DOCUMENT EXTRACT:
--- start ---

NEW YORK, Sept. 8 (UPI) -- Newly released audio recordings of civil and military aviation responses to the Sept. 11, 2001, terrorist attacks reveal confusion and a lack of coordination.

The New York Times reports the responses include 114 recordings of air traffic controllers, military aviation officers, airline and fighter jet pilots and two of the hijackers from Sept. 11, 2001.

In one recording, 16 minutes after a plane hit the north tower of the World Trade Center, a radio transmission came into the New York air traffic control radar center.

The radar control manager takes a call from someone who describes a second plane quickly descending toward the south tower.

In the background, people then shout, "Another one just hit the building. Wow. Another one just hit it hard. Another one just hit the World Trade."

--- end ---

GIVEN EXERCISE 1: According to the news article on the 9/11 aviation audio recordings, how many recordings do the released responses include?
GIVEN EXERCISE 2: Pick up the news article on the 9/11 aviation audio recordings after its final sentence and continue it.

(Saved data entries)
--- start ---

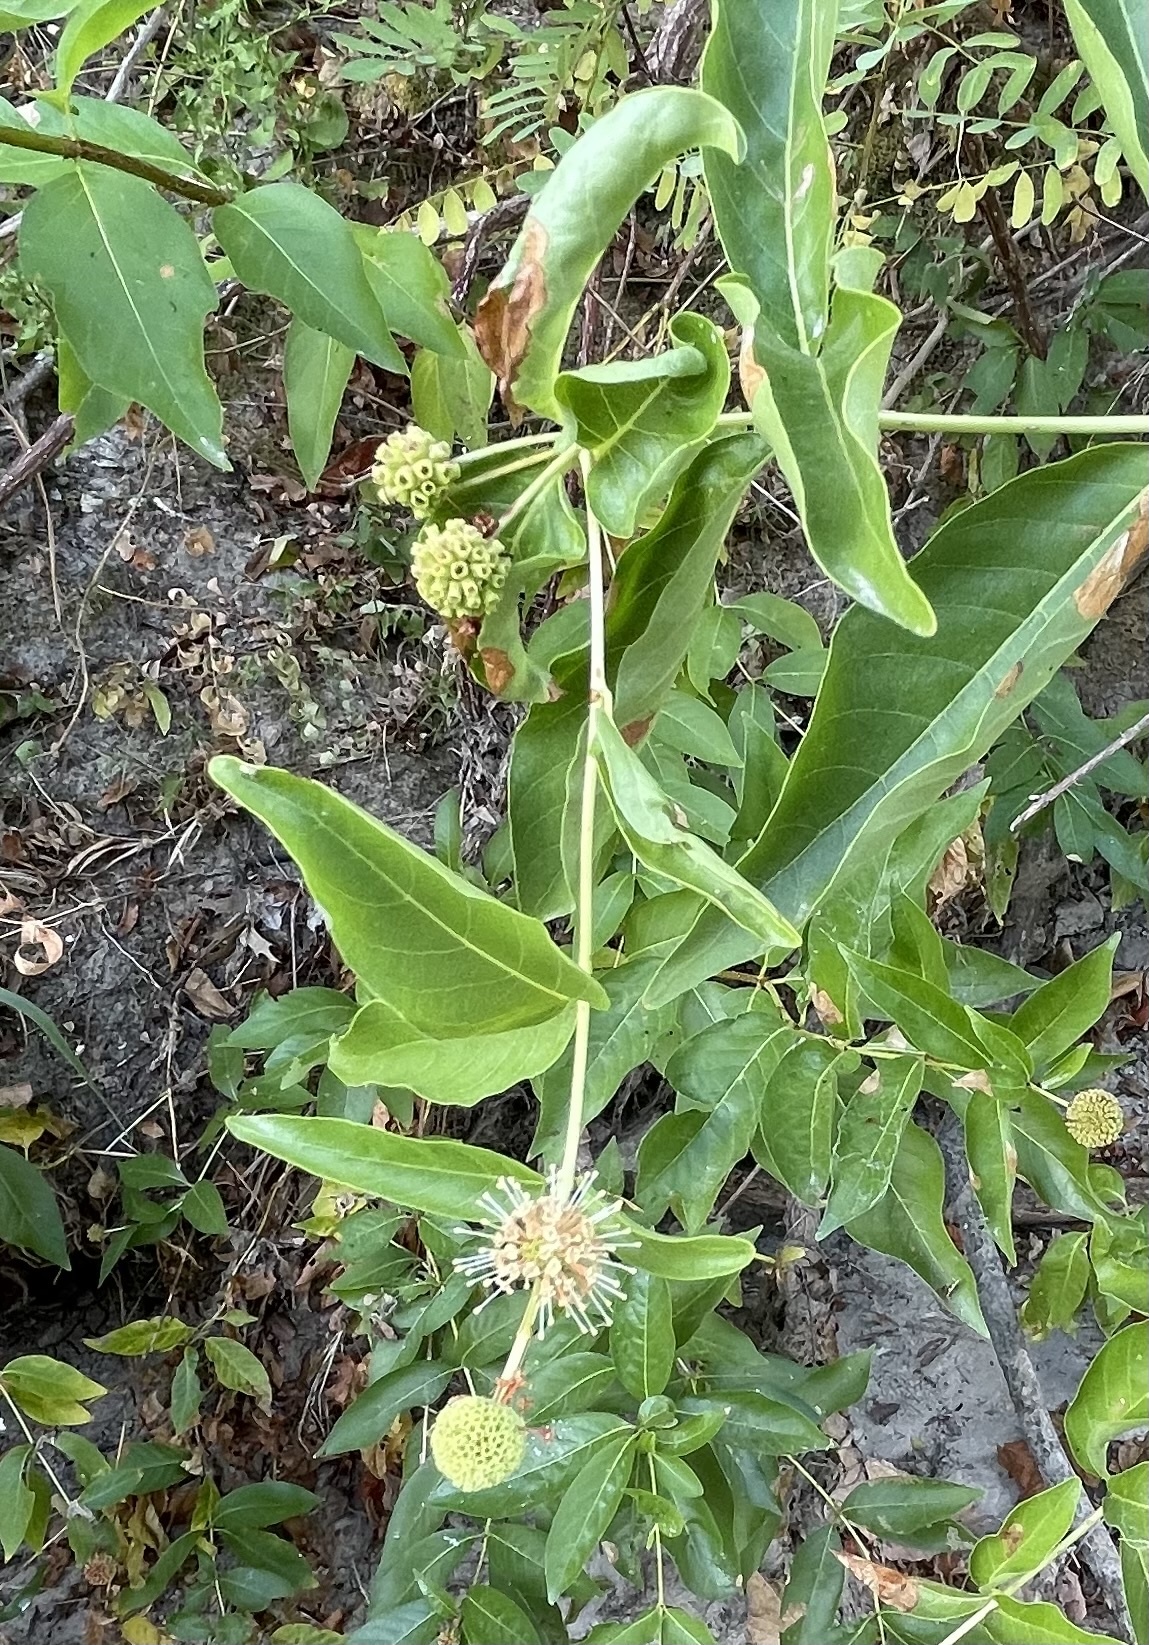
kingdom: Plantae
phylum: Tracheophyta
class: Magnoliopsida
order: Gentianales
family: Rubiaceae
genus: Cephalanthus
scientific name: Cephalanthus occidentalis
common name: Button-willow
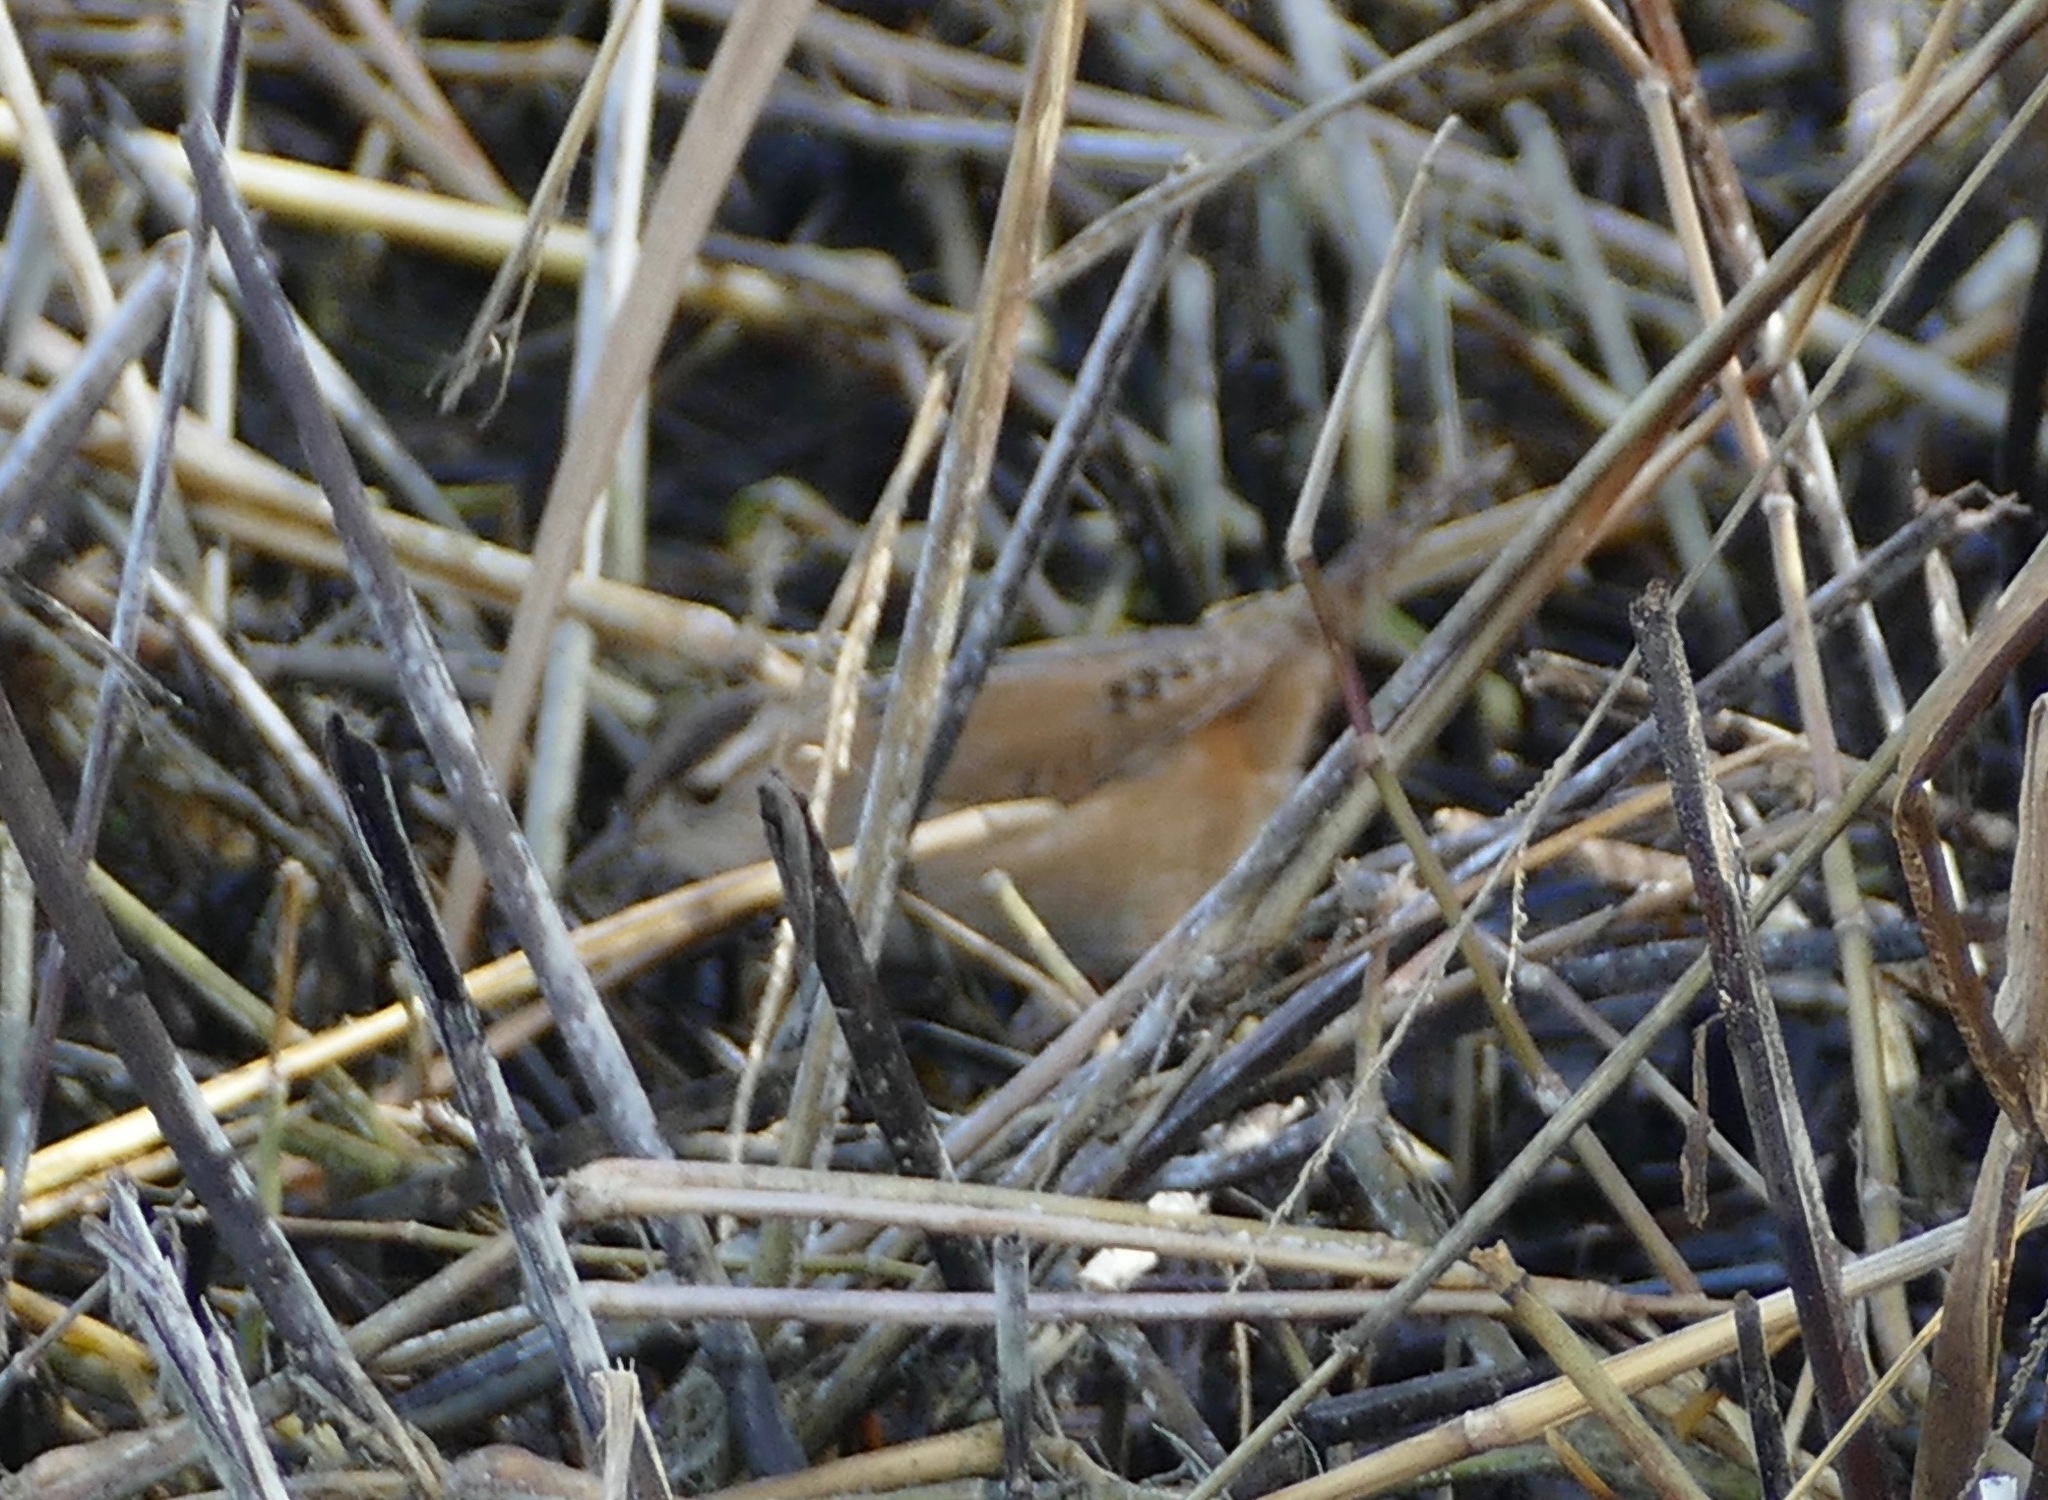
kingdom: Animalia
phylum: Chordata
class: Aves
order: Passeriformes
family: Troglodytidae
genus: Cistothorus
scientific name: Cistothorus palustris
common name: Marsh wren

--- end ---

WRITTEN ANSWER 1: They include 114 recordings.

WRITTEN ANSWER 2:
The responses are part of a chronicle initially prepared by investigators with the Sept. 11 Commission. Miles Kara, a retired Army colonel and commission investigator, tracked down the original electronic files in the National Archives and reviewed and transcribed them with the help of law students and John Farmer Jr., dean of Rutgers Law School, senior counsel to the commission, the Times said.

"The story of the day, of 9/11 itself, is best told in the voices of 9/11," Kara said.

At 9 a.m., a manager of air traffic control in New York called Federal Aviation Administration headquarters in Herndon, Va., to see if civil aviation officials were working with the military.

"Do you know if anyone down there has done any coordination to scramble fighter-type airplanes?" the manager asked. "We have several situations going, going on here, it is escalating big, big time, and we need to get the military involved with us."

"Why, what's going on?" a man at the FAA responded.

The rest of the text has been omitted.